Wednesday, August 3, 2011
goodbye my friend
today is a really tough day. my friend jim, who put up a hell of a fight against melanoma, passed away yesterday.
jim and i met through my friend kristina. kris knew jim and his wife from their son's baseball teams, and so she had put us in touch not long after my diagnosis last year. jim was also doing interferon treatments at that time, and so we found that we had an instant bond and many things in common....how the smell of the alcohol wipes used for doing our shots made our stomachs turn every time, we felt like we could smell the biohazard containers we had to put our needles in from a mile away, we hated doing our shots, food tasted weird, something sounding good for dinner but by the time dinner time came around we didn't want to eat a bite, work (i went back, he didn't), problems with insurance, fighting the cancer with everything we had, etc. i remember jim telling me once that he knew he was feeling really tough when even ice cream didn't sound good which was his favorite food. i told him i knew that feeling because when hot tamales, my favorite candy, don't sound good to me i am feeling pretty tough. jim was my real time kindred spirit and he made me feel less alone in dealing with the treatment and all that comes along with it.
jim's melanoma continued to spread and he spent much of the time in the last couple of months in and out of the hospital for blood transfusions and treatments. on june 12th, i did a walk with family and friends to raise funds for immunotherapy (interferon is a type of immunotherapy drug) research for fred hutchinson. i told jim that i was dedicating my walk to him, and wore a patch that day with jim's name on it - the picture above was taken right before the walk started (for those of you that haven't seen a recent pic, i lost most of my hair due to treatment so my long blonde curls are long gone). i sent the pic to jim on facebook on the day of the walk, he was in the hospital on that day, and his feedback that he liked the picture would be the last one on one communication we would ever have. i continued to receive updates on jim's status daily from a friend of his that created a facebook group for friends and family to get updates. i take comfort in knowing that jim was surrounded by friends and family yesterday because i know that he loved them, and was loved by them, fiercely.
jim's passing brings many emotions. overwhelming sadness. anger. anxiety. fear. though our stories after diagnosis weren't the same up until now, it doesn't mean my story won't change and that scares the hell out of me. it angers me because it shouldn't have had to be jim's story either. i hate seeing his life taken from him, and seeing him taken from his friends and his family - including his wife and their three children. it is all so cruel and unfair.
jim was featured recently in his local news for a trip that he got to take by ambulance to see his son play baseball. the video is at http://www.kgw.com/home/Sick-Washougal-man-gets-memorable-opportunity-125613003.html and the news article is at http://www.columbian.com/news/2011/jul/14/inspirational-coach-stays-in-game/.

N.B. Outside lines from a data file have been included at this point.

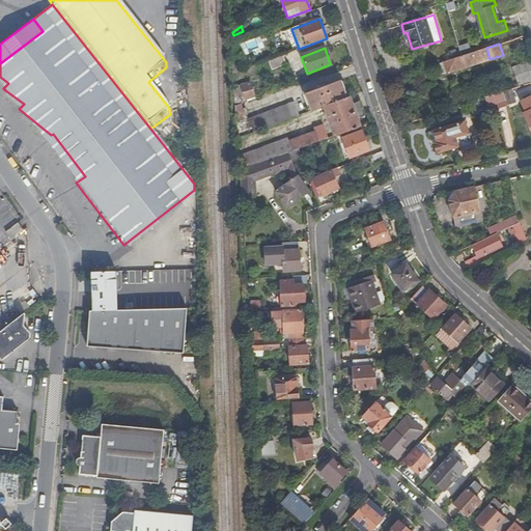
[(444,61),(447,72),(447,73),(490,59),(486,48),(460,56),(444,61)]
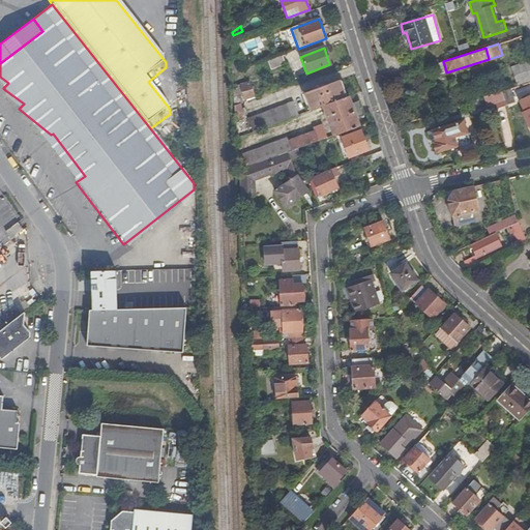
[(285,65),(281,55),(266,61),(270,70),(285,65)]
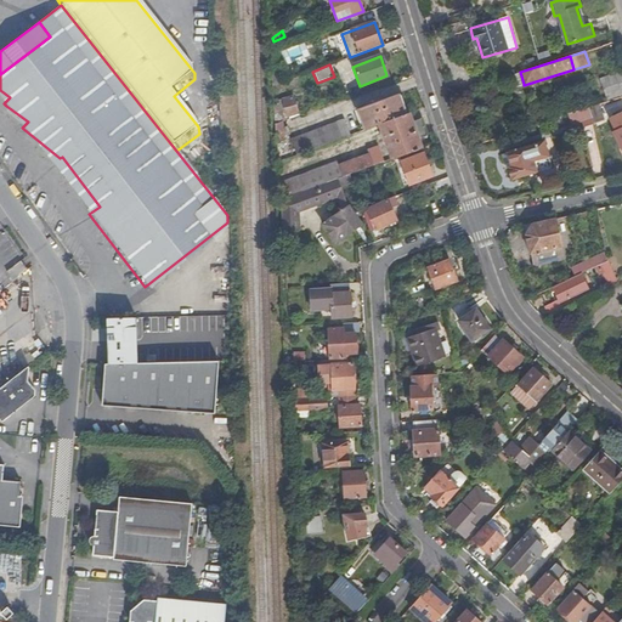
[(520,72),(514,74),(516,86),(524,84),(520,72)]
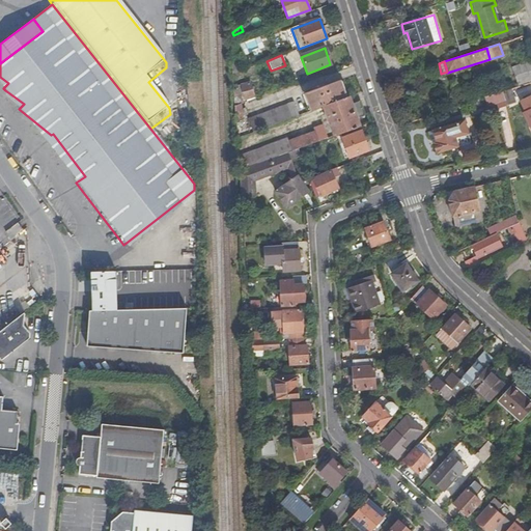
[(519,79),(530,75),(530,72),(529,66),(516,71),(519,79)]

when barrett and i attended a cancer survivor clinic last month, one of people presenting at a session talked about how the deaths of friends with the same type of cancer can be one of the hardest parts of being a survivor. he was right. death of a friend or loved one is never easy, losing a friend to the same cancer that you have makes the grief even tougher.
i had to go in this morning for bloodwork and my monthly oncologist appointment. we will do my next round of scans in the beginning of september after my treatment is complete. if those scans show no change in my neck/collarbone area, no increase in the spot on my lung, and nothing new shows up, i will move into a 6 month scan/appointment rotation with my oncologist unless i notice something is wrong (i.e., feel a growth, etc) or my dermatology appointments indicate there is a problem. 6 months is a hell of a long time and that absolutely terrifies me. tumors can grow and spread in 6 months. a lot can change inside my body within 6 months. i will have to find a way to live with that fear, because i also don't want to live in constant anxiety. somehow i will find my way because i have to. what i do know is that life will never go back to "normal" when treatment ends - physically or emotionally. i stopped having a "normal" on july 16th last year. i will take on finding a new normal, not sure how that is going to look for me yet, but with time i will figure it out.
if you send out good thoughts, or prayers, or you take a moment of silence - however you send your energy out into the world, please do so today for jim and his family.
jim...rest in peace my friend, i will - and already do - miss you dearly but will forever be thankful you came in to my life and that i was one of the lucky ones that got to call you friend. i will continue my fight against melanoma with everything i have in your honor.